Generational strains
Health policy experts say the consequences of dying early ripple across generations, causing a loss of productivity not just from the deceased individual but from family members who provide care and support.
Typically, people are “not just dropping dead”, Joseph said. “Presumably, these people are sick.”
Chronic diseases kill far more people age 35 to 64 than drugs and guns, the Post previously reported. In fact, chronic diseases erase more than twice as many years of life among people younger than 65 as all the overdoses, homicides, suicides, and car accidents combined, the Post found.
And that means more doctor visits, more medications, more hospitalisations and less time working, volunteering and learning at a time when people are supposed to be in the prime of life, public health experts said.
“You have a period of economic hardship for those families who are caring for those middle-aged adults, frankly, before their death,” Joseph said. “And then they are not having the compensation or the passage of wealth that happens as a result of Social Security benefits, your retirement benefits, pensions, and other things.”
Dying before being able to use the benefit system that people have been paying into breaks the social contract, Joseph said.
Geography matters
Pam Garrison is a native of West Virginia, a state that has one of the highest premature mortality rates.
She is the oldest of five siblings – and the only in reasonably good health.
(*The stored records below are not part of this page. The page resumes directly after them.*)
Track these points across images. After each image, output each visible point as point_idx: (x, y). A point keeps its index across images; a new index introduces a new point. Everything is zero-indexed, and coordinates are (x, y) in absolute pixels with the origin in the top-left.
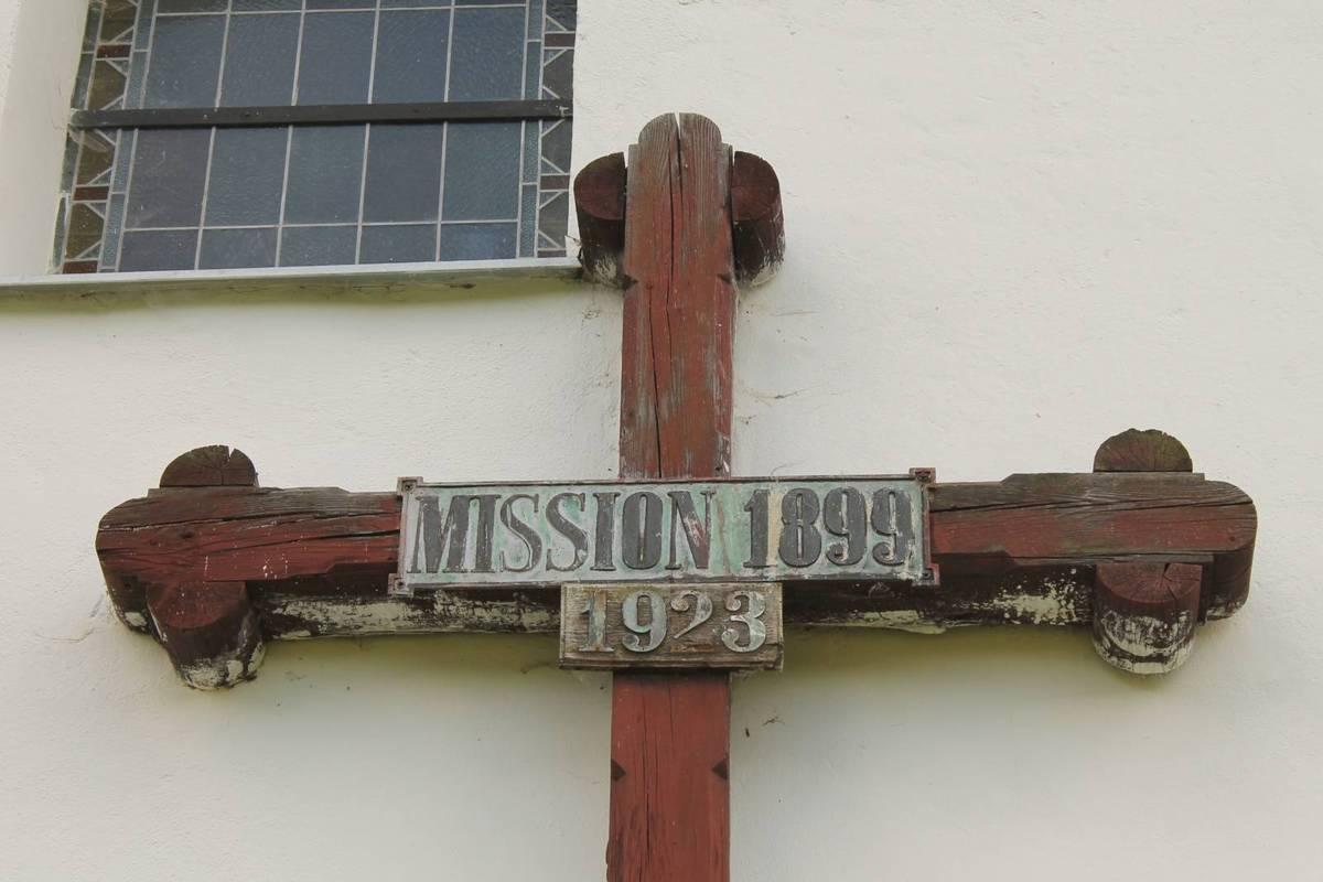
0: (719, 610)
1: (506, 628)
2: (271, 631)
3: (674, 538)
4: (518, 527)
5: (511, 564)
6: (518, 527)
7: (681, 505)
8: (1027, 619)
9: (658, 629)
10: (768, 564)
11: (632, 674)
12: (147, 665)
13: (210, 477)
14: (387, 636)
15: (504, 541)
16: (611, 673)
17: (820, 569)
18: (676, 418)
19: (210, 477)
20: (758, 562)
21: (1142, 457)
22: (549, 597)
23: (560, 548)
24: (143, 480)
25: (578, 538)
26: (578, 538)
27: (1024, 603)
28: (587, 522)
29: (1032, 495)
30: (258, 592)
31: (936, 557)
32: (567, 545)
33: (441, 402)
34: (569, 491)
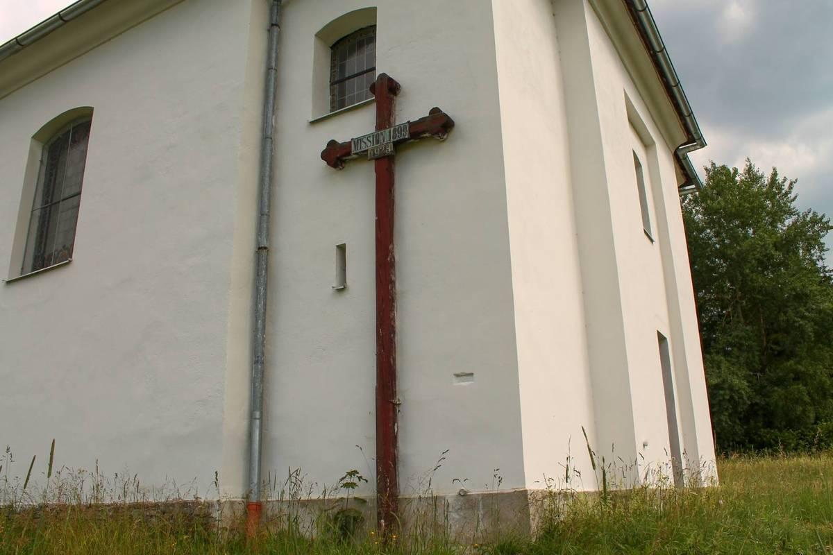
0: (385, 148)
1: (363, 156)
2: (344, 161)
3: (381, 138)
4: (364, 142)
5: (364, 147)
6: (364, 142)
7: (382, 133)
8: (427, 137)
9: (378, 153)
10: (431, 496)
11: (377, 159)
12: (333, 169)
13: (332, 144)
14: (262, 201)
15: (363, 145)
16: (374, 161)
17: (397, 139)
18: (384, 119)
19: (332, 144)
20: (390, 140)
21: (435, 111)
22: (367, 151)
23: (369, 144)
24: (324, 147)
25: (370, 142)
26: (370, 142)
27: (425, 135)
28: (371, 140)
29: (422, 120)
30: (338, 158)
31: (410, 133)
32: (369, 143)
33: (356, 126)
34: (369, 136)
Garrison’s three younger brothers died – two in their 30s from Aids and one at 60 from cirrhosis of the liver.
She cares for her younger sister, whose physical and mental health took a toll after years of caring for a son who has spina bifida and uses an electric wheelchair. Her 43-year-old daughter has a mechanical heart valve and is disabled.
A minimum wage worker her entire life, Garrison said she was never able to afford health insurance until the state expanded Medicaid through the Affordable Care Act, coverage that now is in jeopardy because of federal funding cuts. So too is the food assistance her nephew and 11-year-old grandson receive.
Garrison said she retired because of the toll on her body and instead has turned her attention to advocacy. She joined the Repairers of the Breach’s Poor People’s Campaign and now participates in its Moral Monday effort, challenging policies that she says exacerbate racial and economic inequities that can also impact denial of healthcare.
“I’m 66, and most of my friends, the ones who are still alive, have cancer and different things,” she said.
Between the opioid epidemic and physically taxing jobs such as coal mining where many have contracted black lung disease, she said, “by 55 we’re already feeling the arthritis”.